AIM OF THE TASK:
Retype, exactly as they stand, the lines from the start of the data to the line that contains "right elbow: (257, 215)", both ends included. Leave the pictures out.
------------
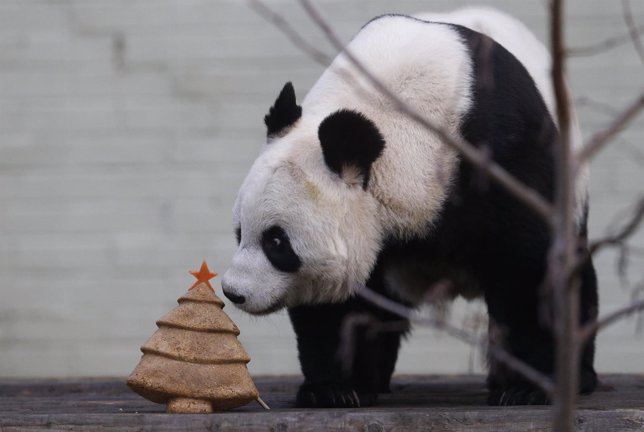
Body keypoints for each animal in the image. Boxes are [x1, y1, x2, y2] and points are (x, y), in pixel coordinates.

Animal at [223, 7, 600, 408]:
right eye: (239, 232)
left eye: (276, 242)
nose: (233, 292)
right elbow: (338, 302)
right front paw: (336, 389)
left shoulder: (503, 156)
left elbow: (527, 270)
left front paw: (527, 388)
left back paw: (577, 376)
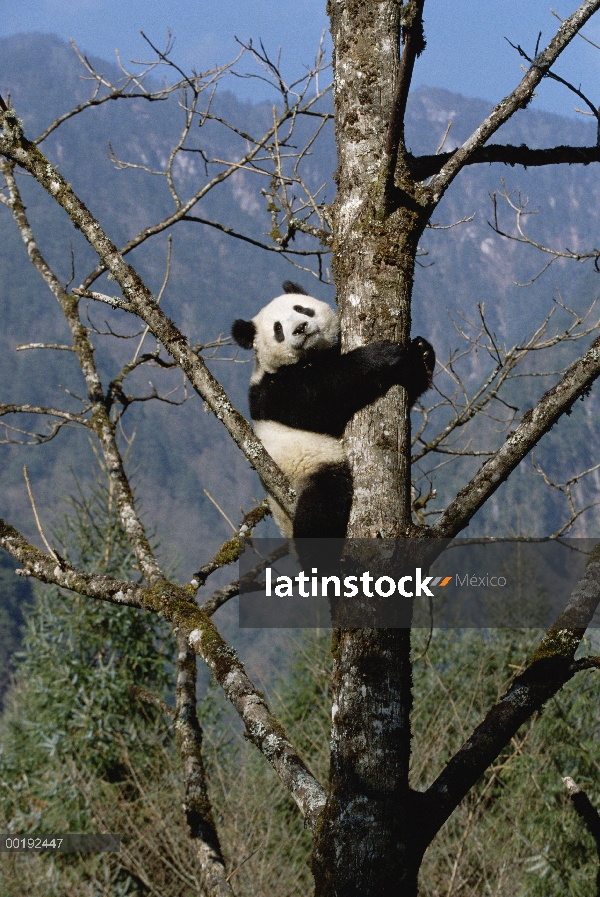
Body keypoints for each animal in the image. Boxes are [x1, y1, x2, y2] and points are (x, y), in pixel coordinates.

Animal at [232, 280, 434, 540]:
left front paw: (422, 353)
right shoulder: (274, 392)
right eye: (278, 329)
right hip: (306, 463)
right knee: (323, 502)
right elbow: (321, 399)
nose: (300, 328)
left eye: (302, 309)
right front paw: (380, 355)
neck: (311, 357)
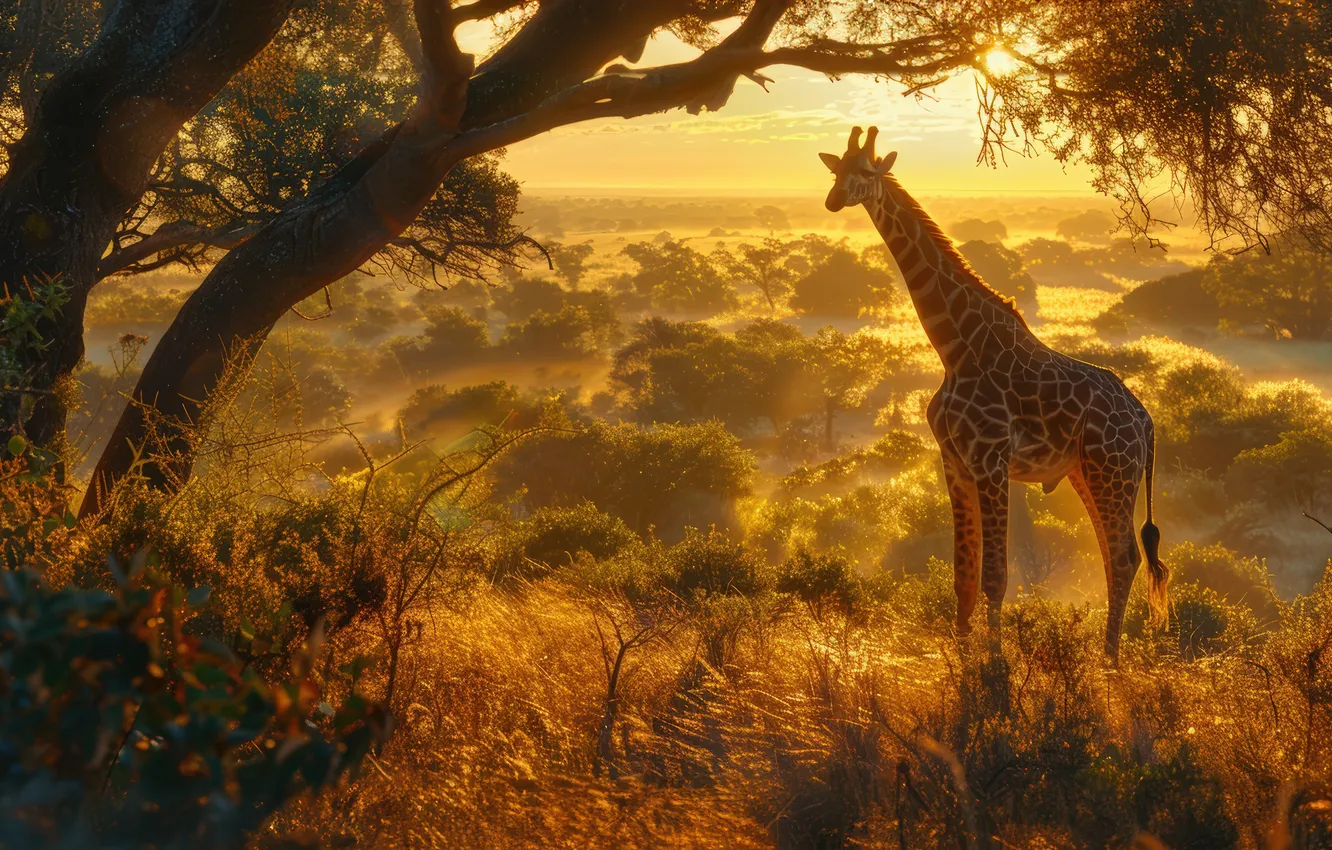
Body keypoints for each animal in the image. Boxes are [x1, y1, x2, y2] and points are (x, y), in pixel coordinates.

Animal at [818, 126, 1168, 659]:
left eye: (864, 171)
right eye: (836, 170)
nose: (834, 200)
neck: (954, 346)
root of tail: (1145, 420)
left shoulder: (991, 460)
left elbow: (996, 577)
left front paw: (996, 661)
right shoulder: (954, 462)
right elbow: (963, 577)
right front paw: (963, 655)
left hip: (1114, 471)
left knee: (1125, 555)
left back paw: (1109, 659)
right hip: (1086, 473)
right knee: (1114, 554)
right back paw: (1106, 652)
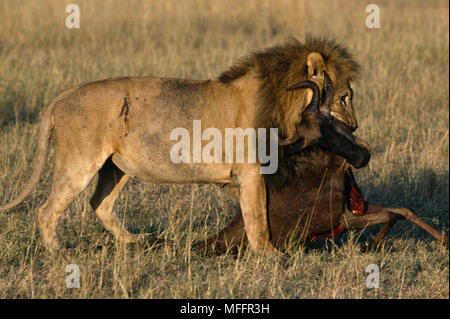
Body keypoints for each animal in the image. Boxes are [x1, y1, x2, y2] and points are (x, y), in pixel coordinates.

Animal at [0, 36, 368, 255]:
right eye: (344, 98)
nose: (355, 127)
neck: (283, 102)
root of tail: (59, 98)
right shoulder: (250, 171)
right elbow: (257, 215)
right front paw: (269, 254)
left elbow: (258, 212)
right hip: (79, 161)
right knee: (47, 210)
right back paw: (58, 254)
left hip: (115, 167)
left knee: (100, 204)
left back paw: (135, 242)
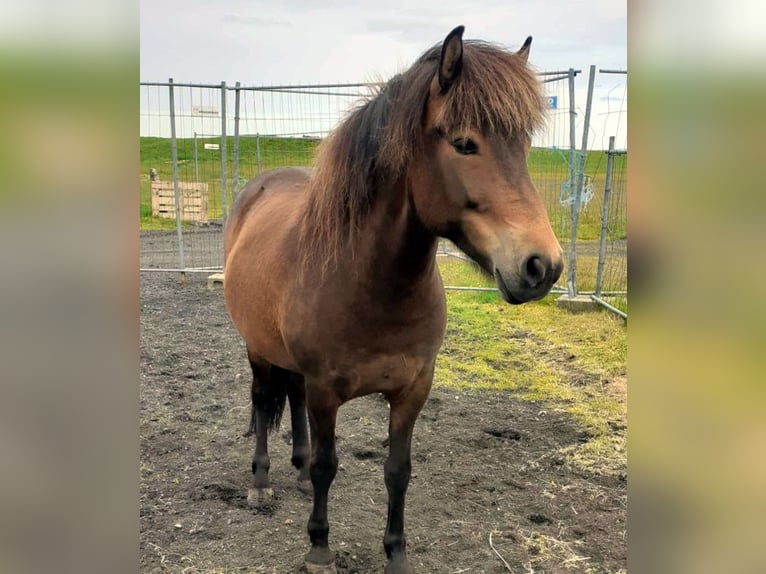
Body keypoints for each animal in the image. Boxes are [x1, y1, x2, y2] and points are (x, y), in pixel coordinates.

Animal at [222, 24, 564, 572]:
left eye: (524, 145)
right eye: (464, 143)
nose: (542, 266)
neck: (372, 287)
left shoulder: (413, 388)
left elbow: (397, 470)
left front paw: (396, 553)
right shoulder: (325, 389)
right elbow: (328, 464)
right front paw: (319, 546)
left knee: (291, 397)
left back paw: (295, 472)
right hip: (257, 348)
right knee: (262, 399)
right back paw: (261, 481)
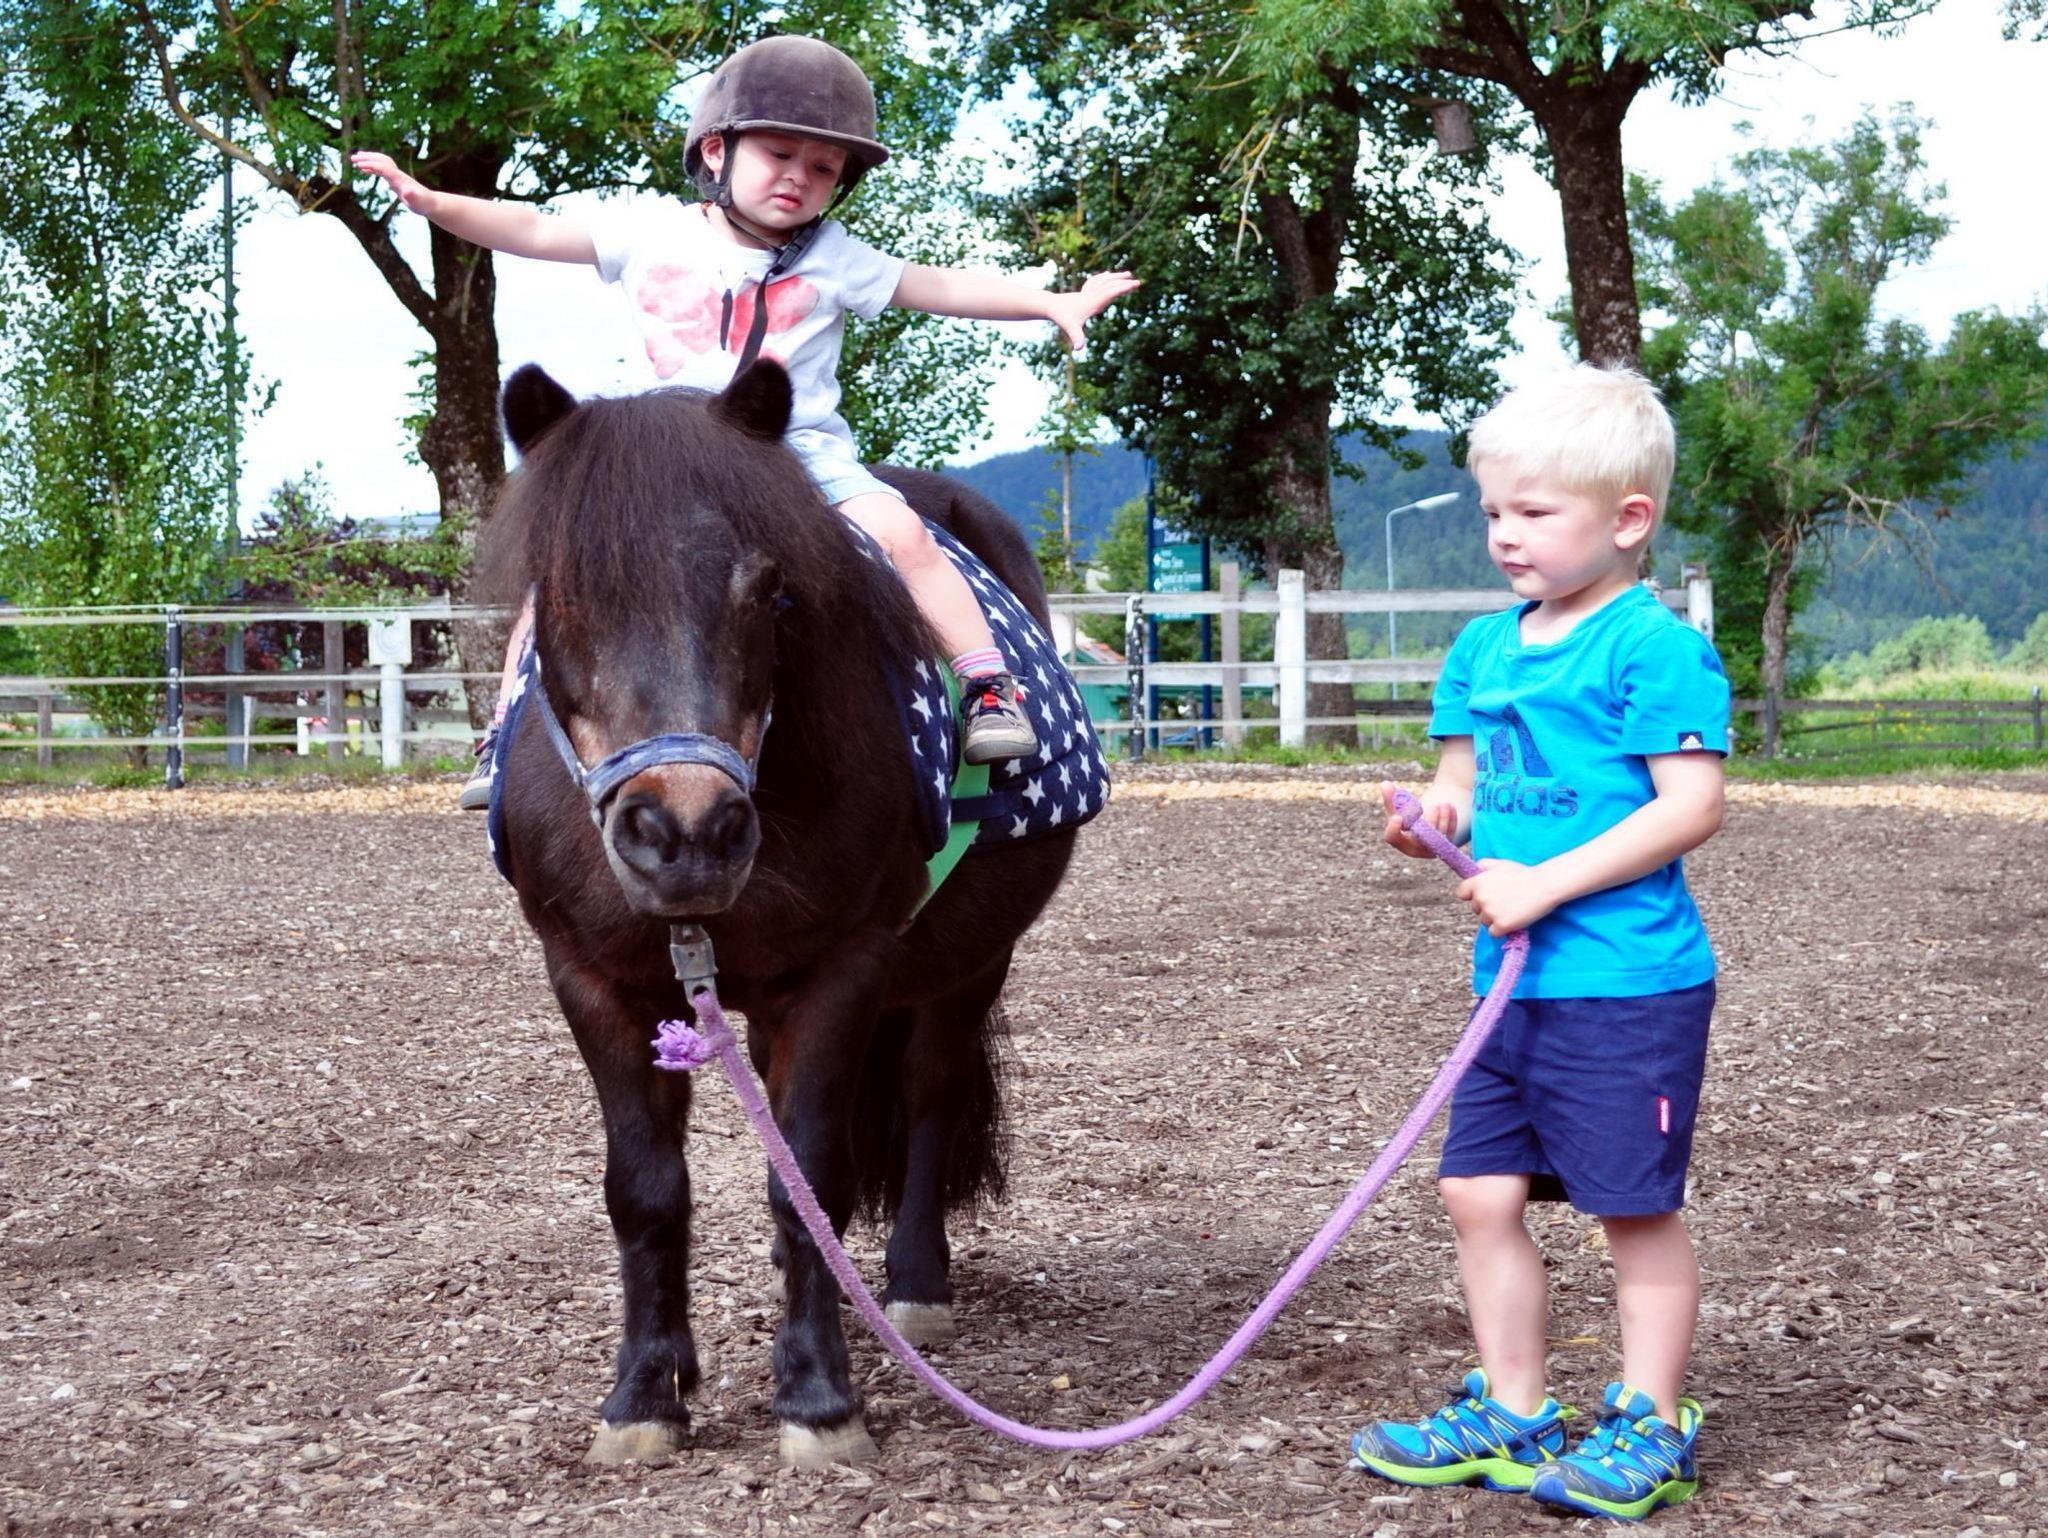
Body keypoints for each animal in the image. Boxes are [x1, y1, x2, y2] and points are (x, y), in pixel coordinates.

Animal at [479, 360, 1079, 1468]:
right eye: (564, 591)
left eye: (765, 591)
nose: (687, 830)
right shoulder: (589, 978)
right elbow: (645, 1188)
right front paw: (645, 1392)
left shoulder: (841, 972)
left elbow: (810, 1173)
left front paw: (817, 1395)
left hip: (971, 963)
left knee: (929, 1096)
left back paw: (914, 1286)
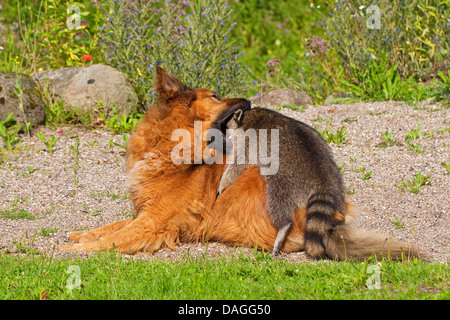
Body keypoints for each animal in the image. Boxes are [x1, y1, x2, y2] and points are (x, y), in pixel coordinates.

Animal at [216, 107, 346, 258]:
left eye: (224, 128)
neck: (248, 118)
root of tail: (321, 179)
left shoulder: (249, 145)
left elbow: (237, 167)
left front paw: (222, 184)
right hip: (337, 182)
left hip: (285, 180)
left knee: (277, 200)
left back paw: (284, 226)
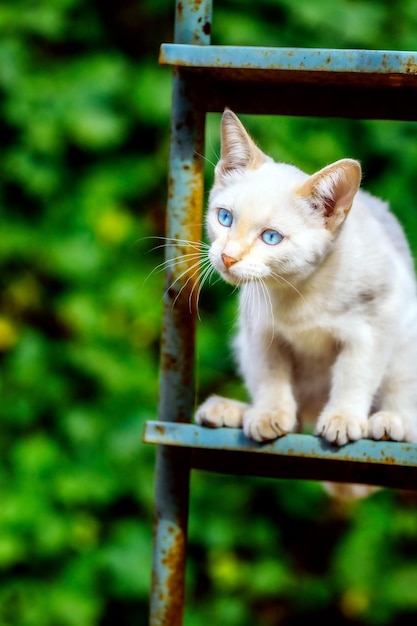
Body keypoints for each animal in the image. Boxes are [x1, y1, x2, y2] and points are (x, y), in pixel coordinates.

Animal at [196, 109, 417, 446]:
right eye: (225, 218)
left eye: (271, 237)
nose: (228, 257)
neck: (301, 290)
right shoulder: (260, 328)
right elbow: (271, 374)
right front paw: (270, 413)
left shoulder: (376, 322)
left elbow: (356, 373)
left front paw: (343, 418)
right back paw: (233, 411)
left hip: (407, 342)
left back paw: (393, 422)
------------
RESPONSE AREA:
Body keypoints for each animal in the image. Boxes are [x1, y1, x2, y2] and points are (x, y), in pixel coordinates.

Animal at [223, 7, 600, 408]:
right eye: (239, 232)
left eye: (276, 242)
nose: (233, 292)
right elbow: (338, 302)
right front paw: (336, 389)
left shoulder: (503, 156)
left elbow: (527, 270)
left front paw: (527, 388)
left back paw: (577, 376)
Body keypoints for each animal in the image. Boxes are [x1, y1, x2, y2] and points are (x, y), in pixel coordinates.

Animal at [232, 280, 434, 540]:
left front paw: (422, 353)
right shoulder: (274, 392)
right eye: (278, 329)
right hip: (306, 463)
right knee: (323, 502)
right elbow: (321, 399)
nose: (300, 328)
left eye: (302, 309)
right front paw: (380, 355)
neck: (311, 357)
Body keypoints for each animal in the image. Boxes are [x1, y1, x2, y2] and points are (x, y), in pixel coordinates.

Animal at [818, 126, 1168, 659]:
left eye: (864, 171)
right eye: (836, 170)
nose: (834, 200)
neck: (954, 346)
root of tail: (1145, 420)
left shoulder: (991, 460)
left elbow: (996, 577)
left front paw: (996, 661)
right shoulder: (954, 462)
right elbow: (963, 577)
right front paw: (963, 655)
left hip: (1114, 471)
left knee: (1125, 555)
left back paw: (1109, 659)
right hip: (1086, 473)
right knee: (1114, 554)
right back paw: (1106, 652)
Body keypoints for each animal in the image. Boxes are [x1, y1, x2, y2] and points are (x, y), in pixel coordinates.

Animal at [0, 36, 368, 255]:
right eye: (344, 98)
nose: (355, 127)
neck: (283, 102)
root of tail: (59, 98)
right shoulder: (250, 171)
right elbow: (257, 215)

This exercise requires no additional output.